------ DATA EXTRACT

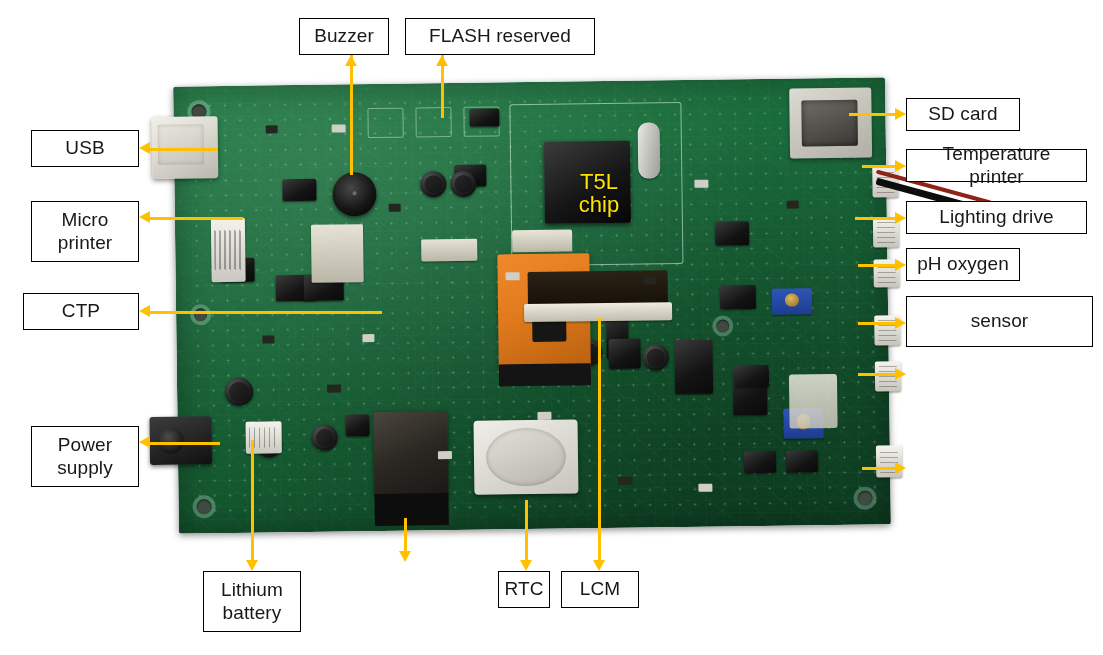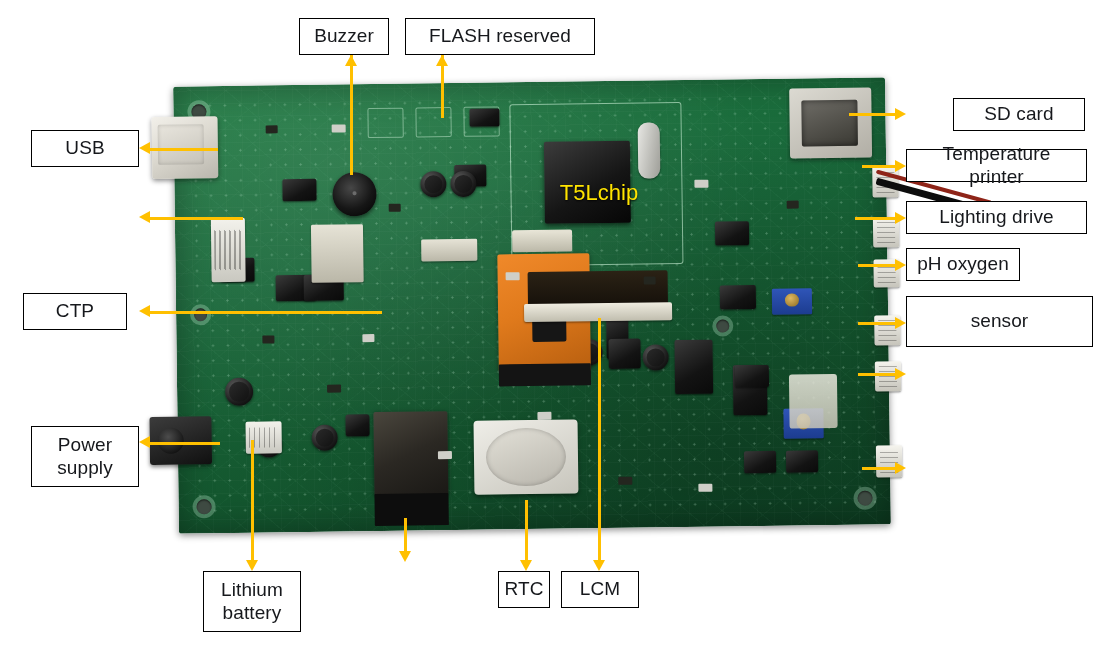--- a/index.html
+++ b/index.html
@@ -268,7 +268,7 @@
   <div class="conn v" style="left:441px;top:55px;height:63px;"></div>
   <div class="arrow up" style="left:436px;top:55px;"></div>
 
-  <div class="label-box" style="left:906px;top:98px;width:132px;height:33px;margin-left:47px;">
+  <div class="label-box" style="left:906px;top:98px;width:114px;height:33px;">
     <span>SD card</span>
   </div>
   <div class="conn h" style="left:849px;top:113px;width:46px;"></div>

------------

▸ WHAT IS NEEDED
From the listing above, copy every line that holds the string "conn".

▸ ANSWER TO THIS PROBLEM
   <div class="conn v" style="left:441px;top:55px;height:63px;"></div>
   <div class="conn h" style="left:849px;top:113px;width:46px;"></div>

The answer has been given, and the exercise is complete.